Song by Bad Bunny

from the album Nadie Sabe Lo Que Va a Pasar Mañana
- Language: Spanish
- Released: October 13, 2023
- Genre: Latin trap; deep house;
- Length: 4:00
- Label: Rimas
- Songwriter: Benito Martínez;
- Producers: Albert Hype; Mag; La Paciencia;

Visualizer
- "Baby Nueva" on YouTube

= Baby Nueva =

2023 song by Bad Bunny

"Baby Nueva" is a song by Puerto Rican rapper Bad Bunny. It was released on October 13, 2023, through Rimas Entertainment, as part of Bad Bunny's fifth studio album, Nadie Sabe Lo Que Va a Pasar Mañana. The song was written by Benito Martínez with Albert Hype, La Paciencia and Mag handling the production, who were also marked as songwriters.

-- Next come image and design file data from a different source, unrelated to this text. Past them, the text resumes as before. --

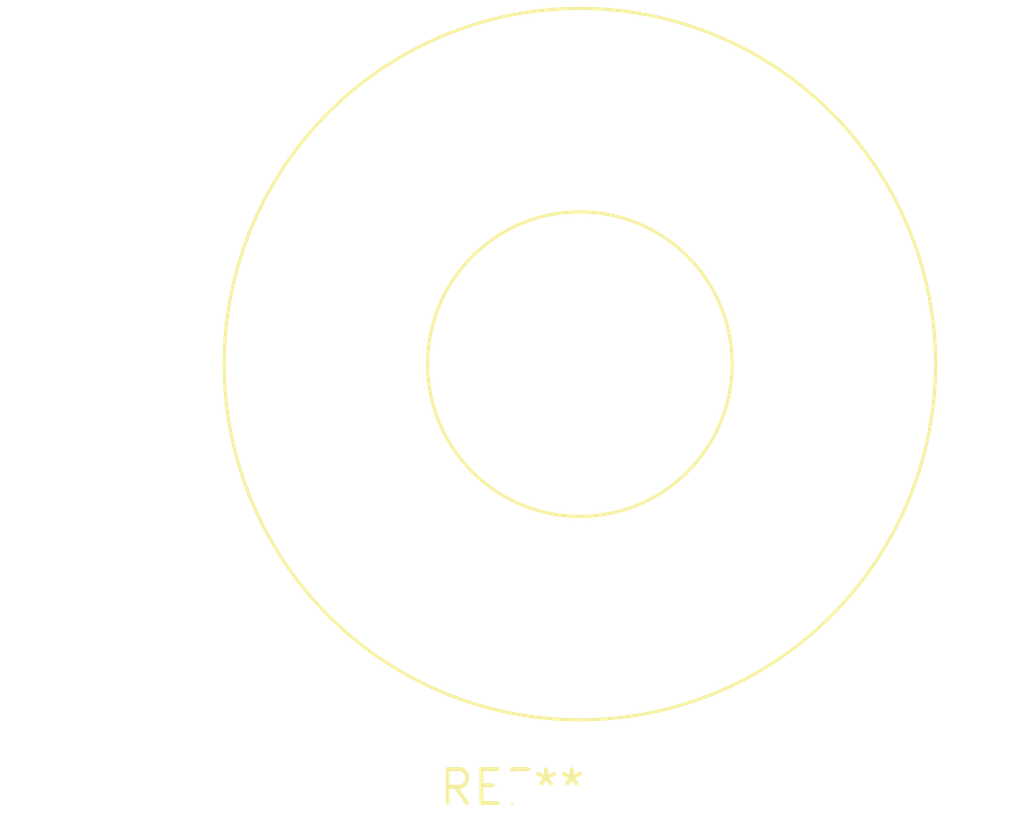
<source format=kicad_pcb>
(kicad_pcb (version 20240108) (generator pcbnew)

  (general
    (thickness 1.6)
  )

  (paper "A4")
  (layers
    (0 "F.Cu" signal)
    (31 "B.Cu" signal)
    (32 "B.Adhes" user "B.Adhesive")
    (33 "F.Adhes" user "F.Adhesive")
    (34 "B.Paste" user)
    (35 "F.Paste" user)
    (36 "B.SilkS" user "B.Silkscreen")
    (37 "F.SilkS" user "F.Silkscreen")
    (38 "B.Mask" user)
    (39 "F.Mask" user)
    (40 "Dwgs.User" user "User.Drawings")
    (41 "Cmts.User" user "User.Comments")
    (42 "Eco1.User" user "User.Eco1")
    (43 "Eco2.User" user "User.Eco2")
    (44 "Edge.Cuts" user)
    (45 "Margin" user)
    (46 "B.CrtYd" user "B.Courtyard")
    (47 "F.CrtYd" user "F.Courtyard")
    (48 "B.Fab" user)
    (49 "F.Fab" user)
    (50 "User.1" user)
    (51 "User.2" user)
    (52 "User.3" user)
    (53 "User.4" user)
    (54 "User.5" user)
    (55 "User.6" user)
    (56 "User.7" user)
    (57 "User.8" user)
    (58 "User.9" user)
  )

  (setup
    (pad_to_mask_clearance 0)
    (pcbplotparams
      (layerselection 0x00010fc_ffffffff)
      (plot_on_all_layers_selection 0x0000000_00000000)
      (disableapertmacros false)
      (usegerberextensions false)
      (usegerberattributes false)
      (usegerberadvancedattributes false)
      (creategerberjobfile false)
      (dashed_line_dash_ratio 12.000000)
      (dashed_line_gap_ratio 3.000000)
      (svgprecision 4)
      (plotframeref false)
      (viasonmask false)
      (mode 1)
      (useauxorigin false)
      (hpglpennumber 1)
      (hpglpenspeed 20)
      (hpglpendiameter 15.000000)
      (dxfpolygonmode false)
      (dxfimperialunits false)
      (dxfusepcbnewfont false)
      (psnegative false)
      (psa4output false)
      (plotreference false)
      (plotvalue false)
      (plotinvisibletext false)
      (sketchpadsonfab false)
      (subtractmaskfromsilk false)
      (outputformat 1)
      (mirror false)
      (drillshape 1)
      (scaleselection 1)
      (outputdirectory "")
    )
  )

  (net 0 "")

  (footprint "L_Toroid_Horizontal_D26.0mm_P5.08mm" (layer "F.Cu") (at 0 0))

)

</source>
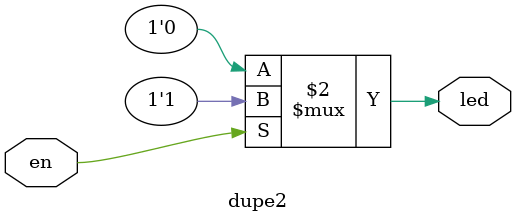
<source format=v>

module dupe2 (
    input en,
    output led
);

    assign led = (en == 1'b1) ? 1'b1 : 1'b0;

endmodule
</source>
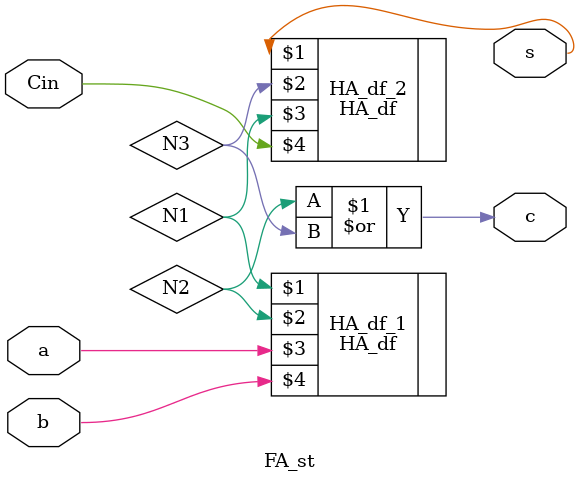
<source format=v>
module FA_st(s,c,a,b,Cin);
  input a,b,Cin;
  output s, c;
  wire N1, N2, N3;
  HA_df HA_df_1(N1, N2, a, b);
  HA_df HA_df_2(s, N3, N1, Cin);
  or or1(c, N2, N3);
endmodule

</source>
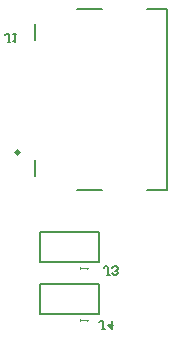
<source format=gbo>
G04*
G04 #@! TF.GenerationSoftware,Altium Limited,Altium Designer,23.3.1 (30)*
G04*
G04 Layer_Color=32896*
%FSLAX44Y44*%
%MOMM*%
G71*
G04*
G04 #@! TF.SameCoordinates,C5E1189D-41B8-4AFE-B9F0-E66C201BB24E*
G04*
G04*
G04 #@! TF.FilePolarity,Positive*
G04*
G01*
G75*
%ADD10C,0.2000*%
%ADD11C,0.1500*%
%ADD17C,0.3000*%
%ADD27C,0.1270*%
%ADD28C,0.1000*%
D10*
X940700Y400000D02*
X990700D01*
X940700D02*
Y426000D01*
X990700D01*
Y400000D02*
Y426000D01*
X940700Y444000D02*
X990700D01*
X940700D02*
Y470000D01*
X990700D01*
Y444000D02*
Y470000D01*
D11*
X916000Y630501D02*
X913667D01*
X914834D01*
Y636333D01*
X913667Y637499D01*
X912501D01*
X911335Y636333D01*
X918333Y637499D02*
X920665D01*
X919499D01*
Y630501D01*
X918333Y631667D01*
X995834Y387501D02*
X993501D01*
X994667D01*
Y393333D01*
X993501Y394499D01*
X992335D01*
X991169Y393333D01*
X1001665Y394499D02*
Y387501D01*
X998166Y391000D01*
X1002831D01*
X999834Y433501D02*
X997501D01*
X998667D01*
Y439333D01*
X997501Y440499D01*
X996335D01*
X995169Y439333D01*
X1002166Y434667D02*
X1003333Y433501D01*
X1005665D01*
X1006832Y434667D01*
Y435834D01*
X1005665Y437000D01*
X1004499D01*
X1005665D01*
X1006832Y438166D01*
Y439333D01*
X1005665Y440499D01*
X1003333D01*
X1002166Y439333D01*
D17*
X923000Y537000D02*
G03*
X923000Y537000I-1000J0D01*
G01*
D27*
X1048500Y505500D02*
Y658500D01*
X1031800D02*
X1048500D01*
X972200D02*
X993400D01*
X1031800Y505500D02*
X1048500D01*
X972200D02*
X993400D01*
X937000Y632000D02*
Y646000D01*
Y517000D02*
Y531000D01*
D28*
X974700Y394000D02*
Y396333D01*
Y395166D01*
X981698D01*
X980531Y394000D01*
X974700Y438000D02*
Y440333D01*
Y439166D01*
X981698D01*
X980531Y438000D01*
M02*

</source>
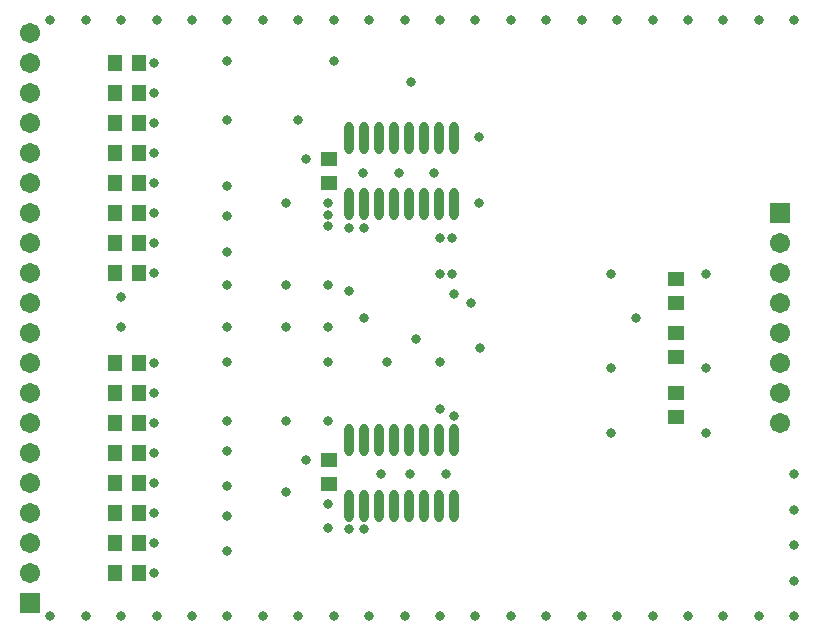
<source format=gts>
G04*
G04 #@! TF.GenerationSoftware,Altium Limited,Altium Designer,25.2.1 (25)*
G04*
G04 Layer_Color=8388736*
%FSLAX44Y44*%
%MOMM*%
G71*
G04*
G04 #@! TF.SameCoordinates,855B9A58-CFE3-4230-A620-731D9DC95041*
G04*
G04*
G04 #@! TF.FilePolarity,Negative*
G04*
G01*
G75*
%ADD18R,1.4732X1.2192*%
%ADD19O,0.8032X2.7432*%
%ADD20R,1.2192X1.4732*%
%ADD21C,1.7032*%
%ADD22R,1.7032X1.7032*%
%ADD23C,0.8032*%
D18*
X286000Y142160D02*
D03*
Y121840D02*
D03*
Y397160D02*
D03*
Y376840D02*
D03*
X580000Y275200D02*
D03*
Y295520D02*
D03*
X580000Y199000D02*
D03*
Y178680D02*
D03*
Y249800D02*
D03*
Y229480D02*
D03*
D19*
X302550Y103407D02*
D03*
X315250D02*
D03*
X327950D02*
D03*
X340650D02*
D03*
X353350D02*
D03*
X366050D02*
D03*
X378750D02*
D03*
X391450D02*
D03*
X302550Y159407D02*
D03*
X315250D02*
D03*
X327950D02*
D03*
X340650D02*
D03*
X353350D02*
D03*
X366050D02*
D03*
X378750D02*
D03*
X391450D02*
D03*
X302550Y358593D02*
D03*
X315250D02*
D03*
X327950D02*
D03*
X340650D02*
D03*
X353350D02*
D03*
X366050D02*
D03*
X378750D02*
D03*
X391450D02*
D03*
X302550Y414593D02*
D03*
X315250D02*
D03*
X327950D02*
D03*
X340650D02*
D03*
X353350D02*
D03*
X366050D02*
D03*
X378750D02*
D03*
X391450D02*
D03*
D20*
X104840Y199000D02*
D03*
X125160D02*
D03*
X104840Y224400D02*
D03*
X125160D02*
D03*
Y300600D02*
D03*
X104840D02*
D03*
X125160Y326000D02*
D03*
X104840D02*
D03*
X125160Y351400D02*
D03*
X104840D02*
D03*
X125160Y376800D02*
D03*
X104840D02*
D03*
X125160Y402200D02*
D03*
X104840D02*
D03*
X125160Y427600D02*
D03*
X104840D02*
D03*
X125160Y453000D02*
D03*
X104840D02*
D03*
X125160Y478400D02*
D03*
X104840D02*
D03*
Y46600D02*
D03*
X125160D02*
D03*
X104840Y72000D02*
D03*
X125160D02*
D03*
X104840Y97400D02*
D03*
X125160D02*
D03*
X104840Y122800D02*
D03*
X125160D02*
D03*
X104840Y148200D02*
D03*
X125160D02*
D03*
X104840Y173600D02*
D03*
X125160D02*
D03*
D21*
X32500Y224400D02*
D03*
Y122800D02*
D03*
Y148200D02*
D03*
Y46600D02*
D03*
Y72000D02*
D03*
Y97400D02*
D03*
Y173600D02*
D03*
Y199000D02*
D03*
Y249800D02*
D03*
Y275200D02*
D03*
Y300600D02*
D03*
Y326000D02*
D03*
Y351400D02*
D03*
Y376800D02*
D03*
Y402200D02*
D03*
Y427600D02*
D03*
Y453000D02*
D03*
Y478400D02*
D03*
Y503800D02*
D03*
X667500Y249800D02*
D03*
Y224400D02*
D03*
Y326000D02*
D03*
Y300600D02*
D03*
Y275200D02*
D03*
Y199000D02*
D03*
Y173600D02*
D03*
D22*
X32500Y21200D02*
D03*
X667500Y351400D02*
D03*
D23*
X200000Y225000D02*
D03*
Y318000D02*
D03*
Y349000D02*
D03*
Y374000D02*
D03*
X355772Y462257D02*
D03*
X413000Y416000D02*
D03*
X546292Y262500D02*
D03*
X414000Y237000D02*
D03*
X406000Y275000D02*
D03*
X413000Y360000D02*
D03*
X525000Y165000D02*
D03*
X605000D02*
D03*
Y220000D02*
D03*
X525000D02*
D03*
Y300000D02*
D03*
X605000D02*
D03*
X385000Y130000D02*
D03*
X355000D02*
D03*
X330000D02*
D03*
X200000Y120000D02*
D03*
Y95000D02*
D03*
Y65000D02*
D03*
X380000Y225000D02*
D03*
X335000D02*
D03*
X375000Y385000D02*
D03*
X345000D02*
D03*
X315000D02*
D03*
X380000Y185000D02*
D03*
X360000Y245000D02*
D03*
X285000Y225000D02*
D03*
Y175000D02*
D03*
Y85000D02*
D03*
Y105000D02*
D03*
X250000Y115000D02*
D03*
Y175000D02*
D03*
X200000Y150000D02*
D03*
Y175000D02*
D03*
X110000Y255000D02*
D03*
Y280000D02*
D03*
X200000Y255000D02*
D03*
Y290000D02*
D03*
X250000Y255000D02*
D03*
Y290000D02*
D03*
X390000Y300000D02*
D03*
X380000D02*
D03*
X390000Y330000D02*
D03*
X380000D02*
D03*
X285000Y255000D02*
D03*
Y290000D02*
D03*
Y340000D02*
D03*
Y350000D02*
D03*
Y360000D02*
D03*
X250000D02*
D03*
X260000Y430000D02*
D03*
X290000Y480000D02*
D03*
X200000D02*
D03*
Y430000D02*
D03*
X50000Y515000D02*
D03*
X80000D02*
D03*
X110000D02*
D03*
X140000D02*
D03*
X170000D02*
D03*
X200000D02*
D03*
X230000D02*
D03*
X260000D02*
D03*
X290000D02*
D03*
X320000D02*
D03*
X350000D02*
D03*
X380000D02*
D03*
X410000D02*
D03*
X440000D02*
D03*
X470000D02*
D03*
X500000D02*
D03*
X530000D02*
D03*
X560000D02*
D03*
X590000D02*
D03*
X620000D02*
D03*
X650000D02*
D03*
X680000D02*
D03*
X680000Y130000D02*
D03*
Y100000D02*
D03*
Y70000D02*
D03*
Y40000D02*
D03*
Y10000D02*
D03*
X650000D02*
D03*
X620000D02*
D03*
X590000D02*
D03*
X560000D02*
D03*
X530000D02*
D03*
X500000D02*
D03*
X470000D02*
D03*
X440000D02*
D03*
X410000D02*
D03*
X380000D02*
D03*
X350000D02*
D03*
X320000D02*
D03*
X290000D02*
D03*
X260000D02*
D03*
X230000D02*
D03*
X200000D02*
D03*
X170000D02*
D03*
X140000D02*
D03*
X110000D02*
D03*
X80000D02*
D03*
X50000D02*
D03*
X303000Y285000D02*
D03*
X266143Y397160D02*
D03*
Y142160D02*
D03*
X391450Y282550D02*
D03*
Y179265D02*
D03*
X137600Y46600D02*
D03*
Y72000D02*
D03*
Y97400D02*
D03*
Y122800D02*
D03*
Y148200D02*
D03*
Y173600D02*
D03*
Y199000D02*
D03*
Y224400D02*
D03*
Y300600D02*
D03*
Y326000D02*
D03*
Y351400D02*
D03*
Y376800D02*
D03*
Y402200D02*
D03*
Y427600D02*
D03*
Y453000D02*
D03*
Y478400D02*
D03*
X315250Y262500D02*
D03*
Y338735D02*
D03*
X302550D02*
D03*
X315250Y83550D02*
D03*
X302550D02*
D03*
M02*

</source>
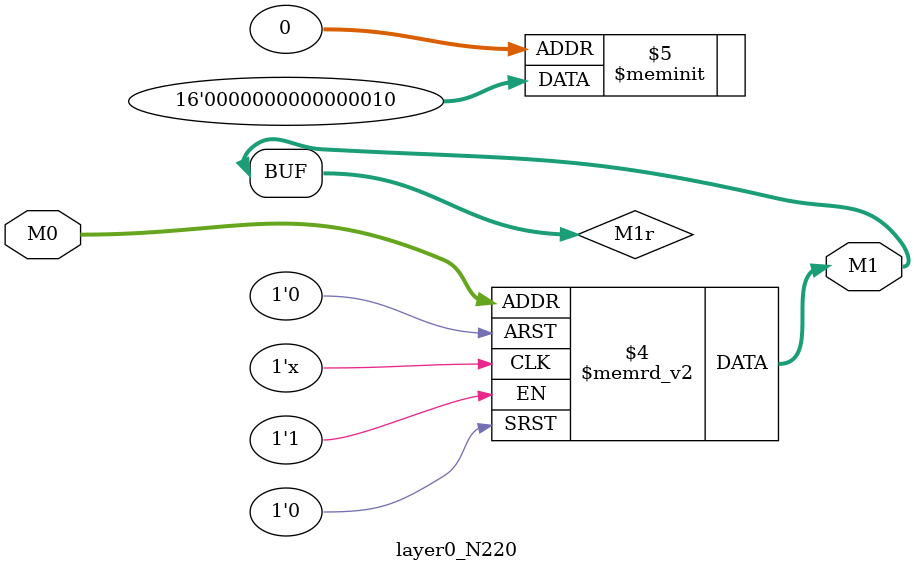
<source format=v>
module layer0_N220 ( input [2:0] M0, output [1:0] M1 );

	(*rom_style = "distributed" *) reg [1:0] M1r;
	assign M1 = M1r;
	always @ (M0) begin
		case (M0)
			3'b000: M1r = 2'b10;
			3'b100: M1r = 2'b00;
			3'b010: M1r = 2'b00;
			3'b110: M1r = 2'b00;
			3'b001: M1r = 2'b00;
			3'b101: M1r = 2'b00;
			3'b011: M1r = 2'b00;
			3'b111: M1r = 2'b00;

		endcase
	end
endmodule

</source>
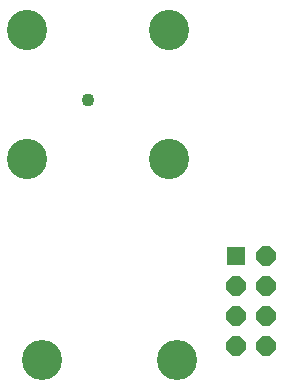
<source format=gbr>
G04 EAGLE Gerber RS-274X export*
G75*
%MOMM*%
%FSLAX34Y34*%
%LPD*%
%INSoldermask Bottom*%
%IPPOS*%
%AMOC8*
5,1,8,0,0,1.08239X$1,22.5*%
G01*
%ADD10C,1.101600*%
%ADD11C,3.401600*%
%ADD12R,1.625600X1.625600*%
%ADD13P,1.759533X8X292.500000*%
%ADD14C,3.403600*%


D10*
X81400Y270500D03*
D11*
X157150Y50500D03*
X42850Y50500D03*
D12*
X207300Y138100D03*
D13*
X232700Y138100D03*
X207300Y112700D03*
X232700Y112700D03*
X207300Y87300D03*
X232700Y87300D03*
X207300Y61900D03*
X232700Y61900D03*
D14*
X30000Y330000D03*
X150000Y330000D03*
X30000Y220000D03*
X150000Y220000D03*
M02*

</source>
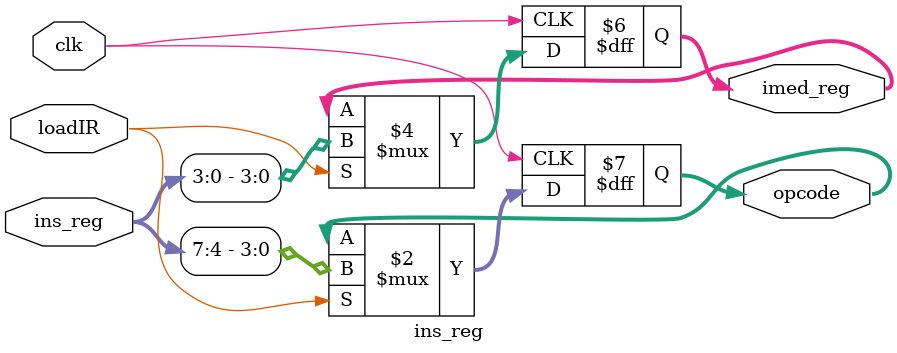
<source format=v>

module ins_reg(imed_reg, opcode, clk, loadIR, ins_reg);
output reg [3:0] imed_reg, opcode; //Imediate or register value and Opcode
input clk, loadIR; //Clock value and load instruction register
input [7:0] ins_reg; //Instruction register

always @ (posedge clk)
begin
	if (loadIR) //Load instruction register
	begin
		opcode <= ins_reg[7:4]; //Set opcode value
		imed_reg <= ins_reg[3:0]; //Set imediate value
	end
	else
	begin
		//DO NOTHING
	end
end


endmodule

</source>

== Background and release ==
On October 9, 2023, Bad Bunny announced his album Nadie Sabe Lo Que Va a Pasar Mañana, and "Baby Nueva" was included as the album's eleventh track.

== Commercial performance ==
Following the releasing of Nadie Sabe Lo Que Va a Pasar Mañana, "Baby Nueva" appeared at number 34 on the US Billboard Hot 100 chart upon the issue date of October 28, 2023. The song also charted at number 15 on the US Hot Latin Songs chart upon the issue date of October 28, 2023. On the Billboard Global 200 chart, it debuted at number 14 on the chart dated October 28, 2023. "Baby Nueva" peaked at number 21 in Spain's official chart. It appeared also in the Billboard charts in Bolivia (9), Colombia (16), Ecuador (8), Mexico (14), Peru (10) and Argentina Hot 100 (87).

== Critical reception ==
Billboard ranked "Baby Nueva" at number 20 on their list of songs from Nadie Sabe Lo Que Va a Pasar Mañana describing that the song is starting "with an staccato bass synth that evolves into an electro-hop mix".

== Audio visualizer ==
The audio visualizer was uploaded to YouTube on Bad Bunny's channel on October 13, 2023, along with the other audio visualizer videos that premiered simultaneously with the release of Nadie Sabe Lo Que Va a Pasar Mañana.

==Charts==

Chart performance for "Baby Nueva"
| Chart (2023) | Peak position |
|---|---|
| Argentina Hot 100 (Billboard) | 87 |
| Bolivia (Billboard) | 9 |
| Colombia (Billboard) | 16 |
| Ecuador (Billboard) | 8 |
| Global 200 (Billboard) | 15 |
| Mexico (Billboard) | 14 |
| Peru (Billboard) | 10 |
| Spain (PROMUSICAE) | 14 |
| US Billboard Hot 100 | 34 |
| US Hot Latin Songs (Billboard) | 9 |

==Certifications==

Certifications for "Baby Nueva"
| Region | Certification | Certified units/sales |
| Spain (Promusicae) | Gold | 30,000^{‡} |
^{‡} Sales+streaming figures based on certification alone.